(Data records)
● ● ● ● ● ● ●

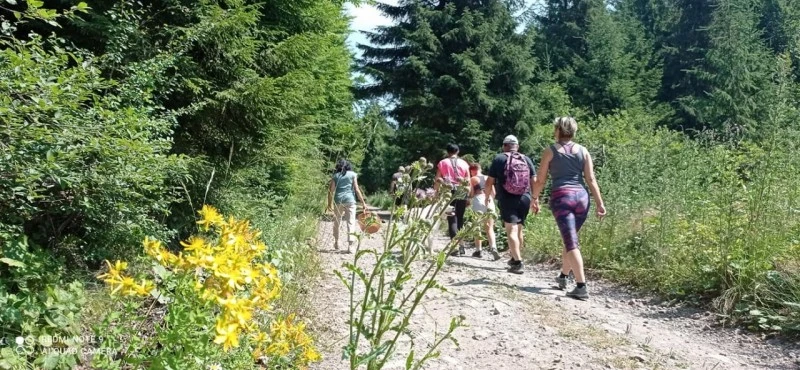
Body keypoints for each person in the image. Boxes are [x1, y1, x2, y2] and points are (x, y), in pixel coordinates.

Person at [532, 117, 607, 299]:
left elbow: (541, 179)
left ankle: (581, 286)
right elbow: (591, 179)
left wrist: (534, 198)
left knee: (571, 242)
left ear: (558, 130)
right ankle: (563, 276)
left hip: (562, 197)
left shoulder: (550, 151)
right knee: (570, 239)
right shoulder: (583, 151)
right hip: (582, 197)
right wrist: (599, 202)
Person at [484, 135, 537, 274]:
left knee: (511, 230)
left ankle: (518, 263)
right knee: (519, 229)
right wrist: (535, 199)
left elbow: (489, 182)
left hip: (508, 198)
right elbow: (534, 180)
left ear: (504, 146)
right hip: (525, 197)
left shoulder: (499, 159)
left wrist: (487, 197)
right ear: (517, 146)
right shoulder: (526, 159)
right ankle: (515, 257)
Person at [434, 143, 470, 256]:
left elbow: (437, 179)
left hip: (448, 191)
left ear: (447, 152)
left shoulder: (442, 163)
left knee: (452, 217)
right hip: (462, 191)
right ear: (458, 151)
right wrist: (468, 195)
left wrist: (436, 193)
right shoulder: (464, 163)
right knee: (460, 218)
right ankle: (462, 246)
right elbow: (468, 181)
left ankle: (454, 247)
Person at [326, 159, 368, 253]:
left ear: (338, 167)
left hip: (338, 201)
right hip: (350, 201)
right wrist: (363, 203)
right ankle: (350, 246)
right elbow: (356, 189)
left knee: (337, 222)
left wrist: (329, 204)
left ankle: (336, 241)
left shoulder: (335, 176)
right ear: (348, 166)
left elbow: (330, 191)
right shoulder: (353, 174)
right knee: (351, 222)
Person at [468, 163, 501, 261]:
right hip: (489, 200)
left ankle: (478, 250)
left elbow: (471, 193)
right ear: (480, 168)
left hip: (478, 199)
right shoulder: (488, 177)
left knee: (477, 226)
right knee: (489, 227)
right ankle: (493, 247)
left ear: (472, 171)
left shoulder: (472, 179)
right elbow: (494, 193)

● ● ● ● ● ● ●

• **TASK INSTRUCTIONS**: Reproduce the records above from their first line to the line bearing "right ankle: (563, 276)", both ends included, leaving every picture out.

• **RESPONSE TO THE TASK**:
Body keypoints for each person in the image. Boxes are [x1, y1, x2, y2] and points are (x, y), in pixel coordinates.

Person at [532, 117, 607, 299]:
left elbow: (541, 179)
left ankle: (581, 286)
right elbow: (591, 179)
left wrist: (534, 198)
left knee: (571, 242)
left ear: (558, 130)
right ankle: (563, 276)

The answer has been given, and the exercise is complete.